Welcome back, BTW, I've missed your writing.
That sucks badyl, clickmom. So sorry to hear about your dad.
When my Dad died we just threw together a quick memorial a few days after he died, and then burried him a few days later in a totally different place. The memorial was big, the actual 'funeral' was small.
It was nice to just have his friends get up and tell stories, and have people tell me things I didn't know about him, not sure I would have gotten the same from a church type thing...ours had the booze flowing. I had my share of scotch that night. And I cried.
When I was carrying him to the hole in the ground where we were to leave him, I did not cry. In fact, I was all smiles, and there was no possible way I could cry.
Anyway, I am sure I totally missed the point, but just wanted to say I'm not a fan of funerals, and much prefer the wake type thing.
xoxo
I like wakes, but try to skip funerals.
Heelllloooo, in there. Anybody home?
I don't know how to put into words WHY it is that I disagree. It sounds weird to say that I *need* a funeral. But I do. My parents didn't shelter me from too many of them when I was a kid--and it's weird to hear many of my peers say they hadn't been to a funeral until their 20s.

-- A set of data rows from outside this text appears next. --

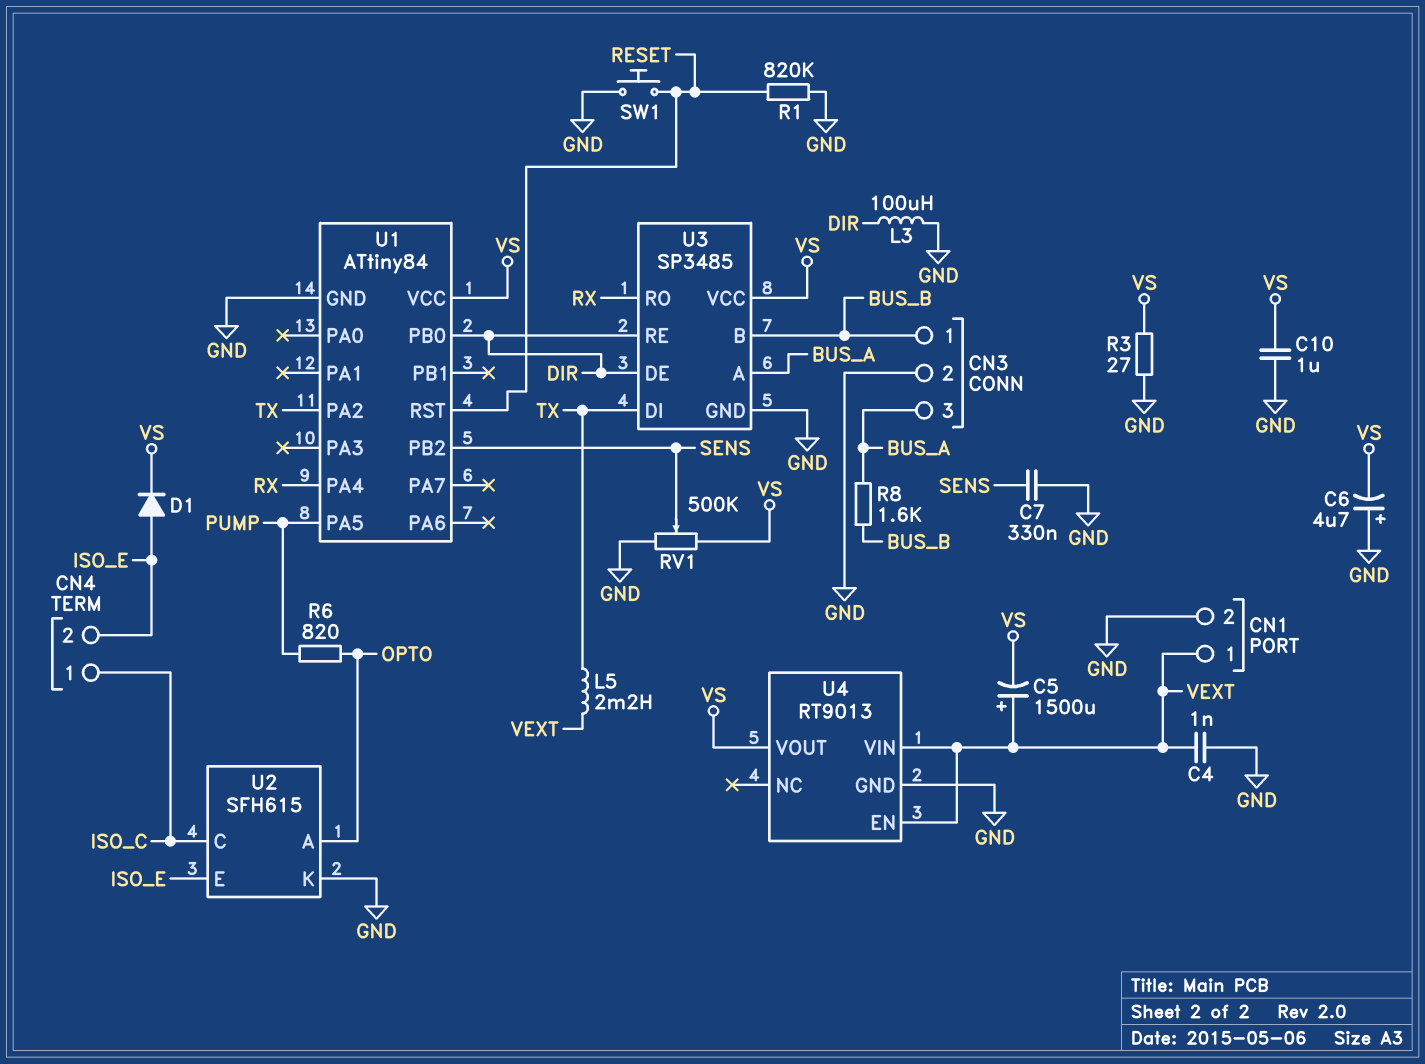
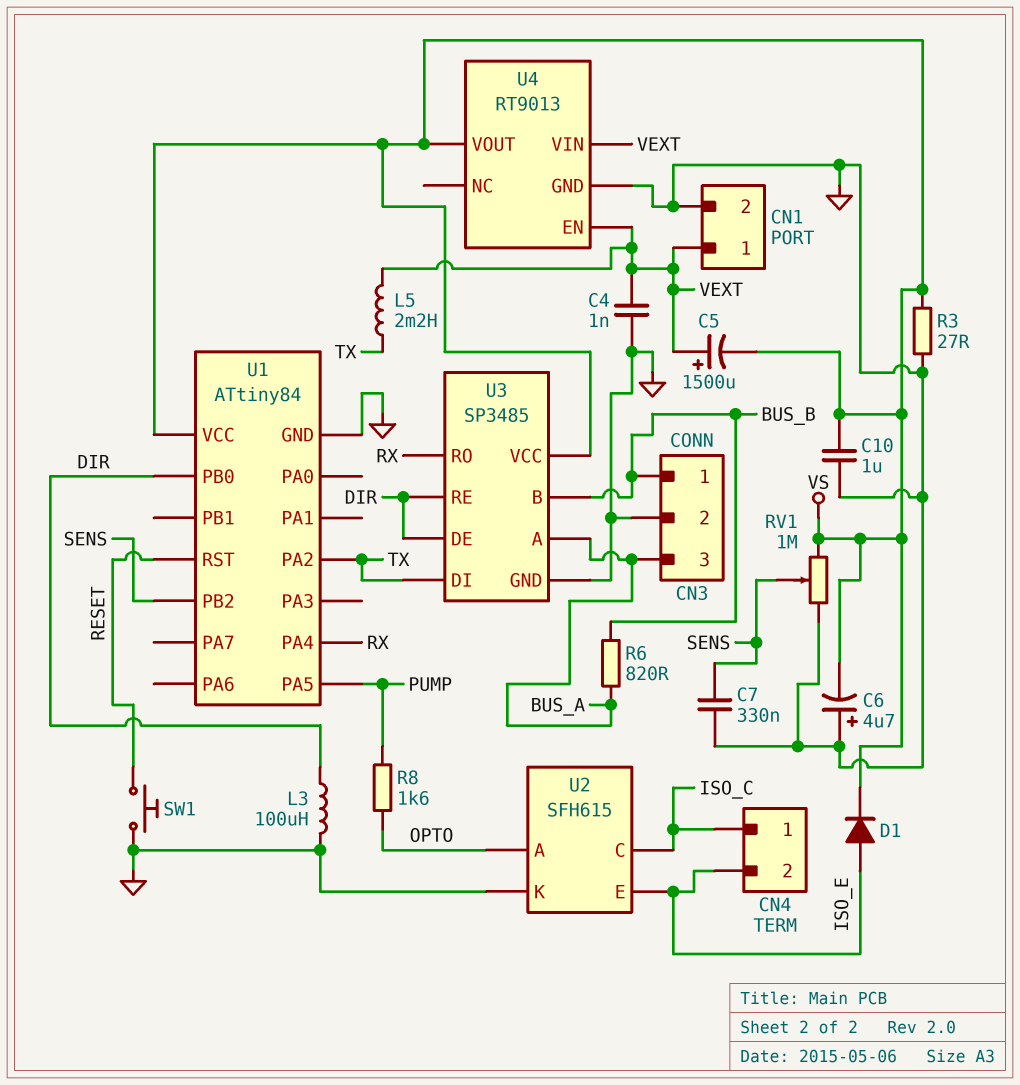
R1: 820k (GND, RESET) -> none
R6: 820 (OPTO, PUMP) -> 820 (BUS_A, BUS_B)
R8: 1.6k (BUS_A, BUS_B) -> 1.6k (OPTO, PUMP)
RV1: 500k (GND, VS, wiper SENS) -> 1M (GND, VS, wiper SENS)

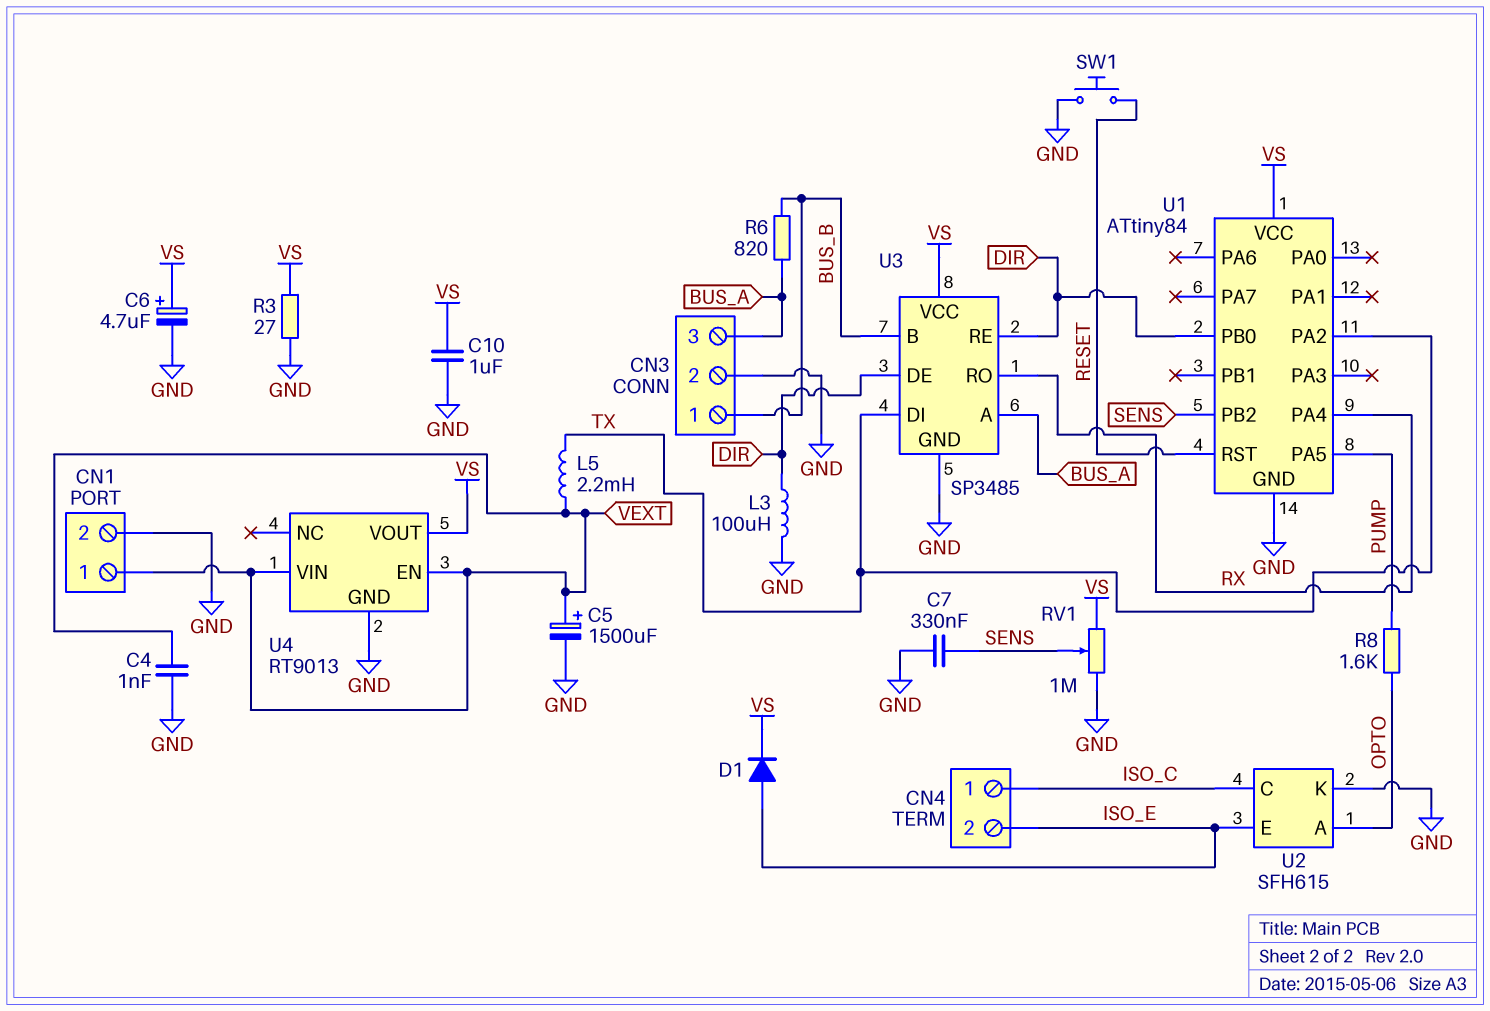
C5: 1500uF (plus VEXT, minus VS) -> 1500uF (plus VEXT, minus GND)
C6: 4.7uF (plus GND, minus VS) -> 4.7uF (plus VS, minus GND)

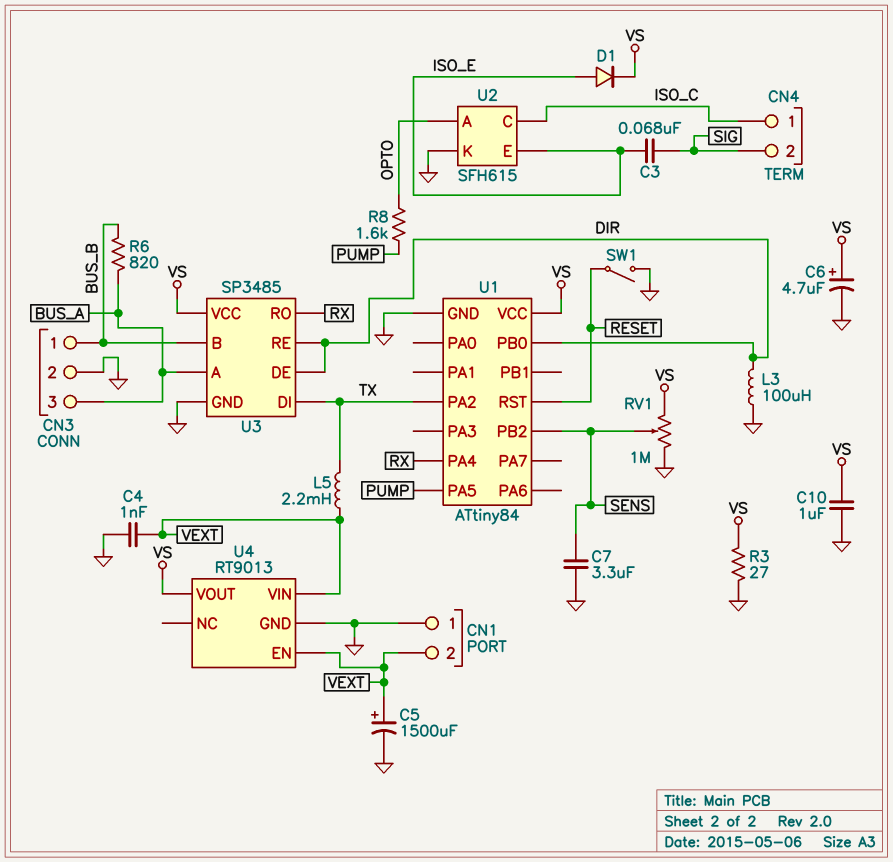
C3: none -> 68nF (ISO_E, SIG)
C7: 330nF (GND, SENS) -> 3.3uF (GND, SENS)
CN1 pin 1: VEXT -> GND
CN1 pin 2: GND -> VEXT
CN4 pin 2: ISO_E -> SIG
SW1: button (GND, RESET) -> switch (GND, RESET)

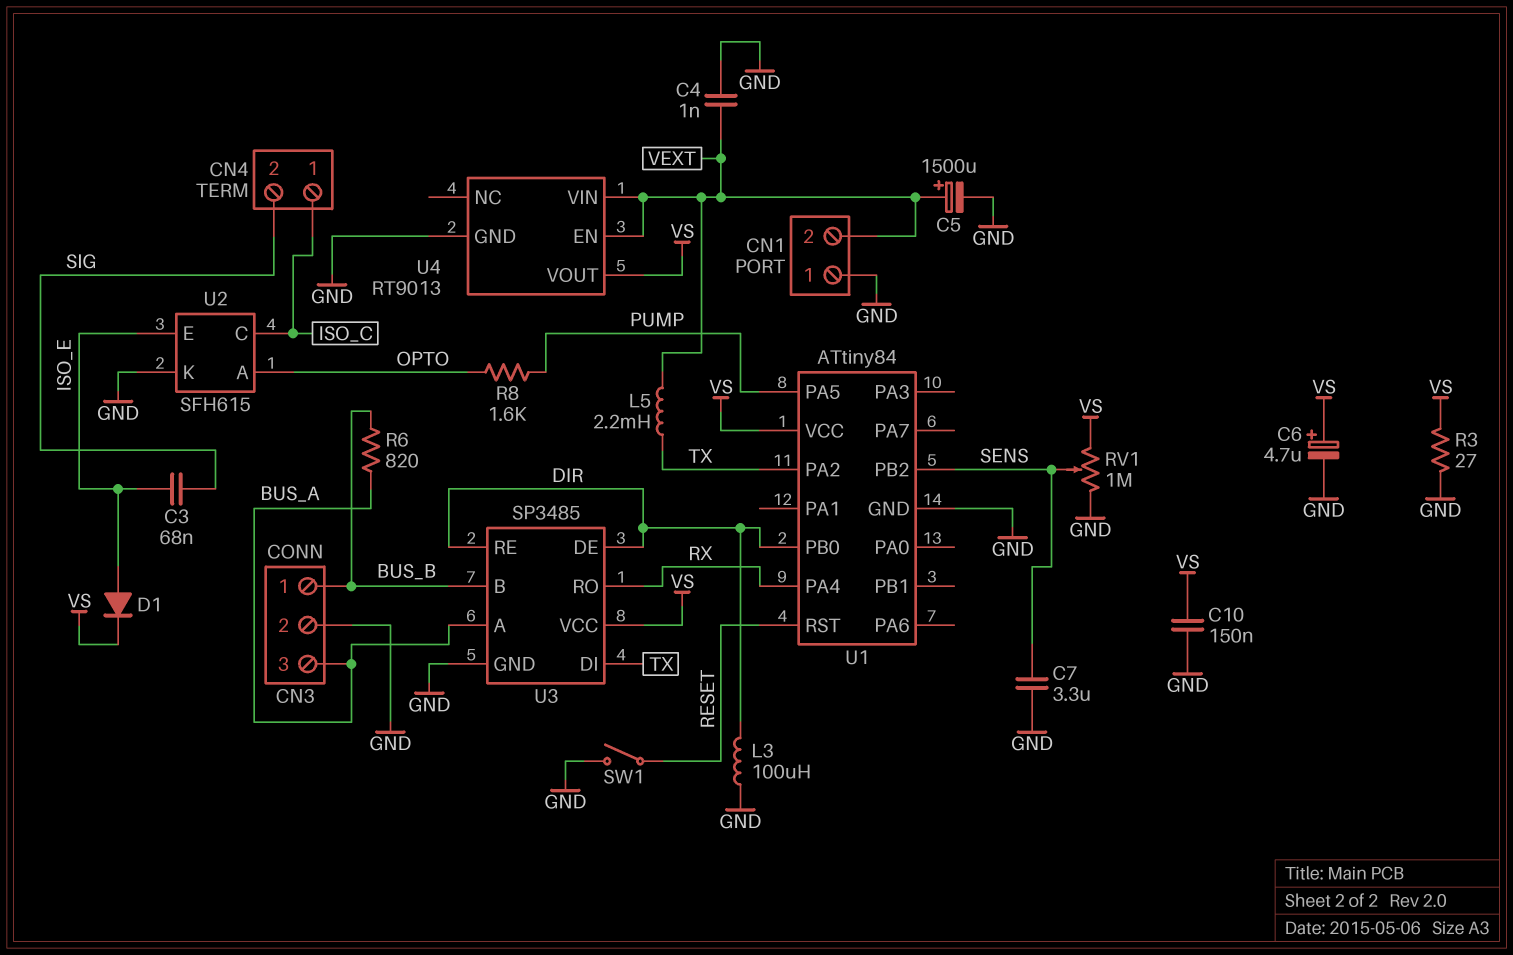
C10: 1uF (GND, VS) -> 150nF (GND, VS)

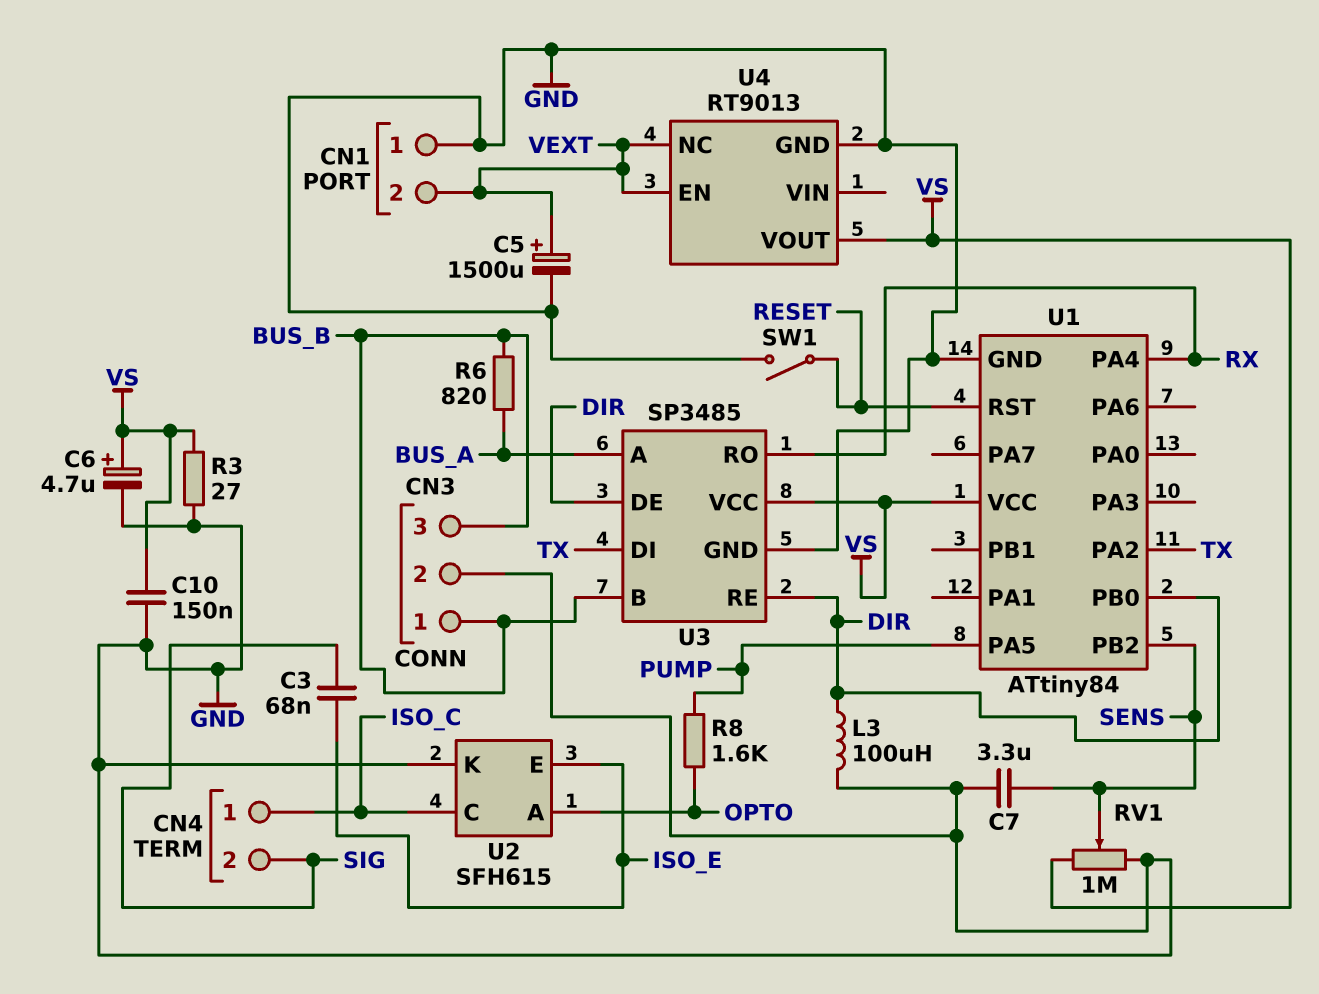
C4: 1nF (GND, VEXT) -> none
CN3 pin 3: BUS_A -> BUS_B
D1: diode (A ISO_E, K VS) -> none
L5: 2.2mH (TX, VEXT) -> none
U4 pin NC: none -> VEXT
U4 pin VIN: VEXT -> none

My great-aunt passed away a couple of weeks ago. She'd been sick a long time with Alzheimer's but her death was still unexpected. And it hurt. We all gathered for her funeral at the church where she was married, where many of our other family members had been married, or buried (so to speak). We needed to get together, to mourn, to remember, to tell a hilarious story of her reaction to my sister's name at the time she was born. . . and in our case (being Catholic) to commend her to God and to take comfort from Him and His promise of eternal life.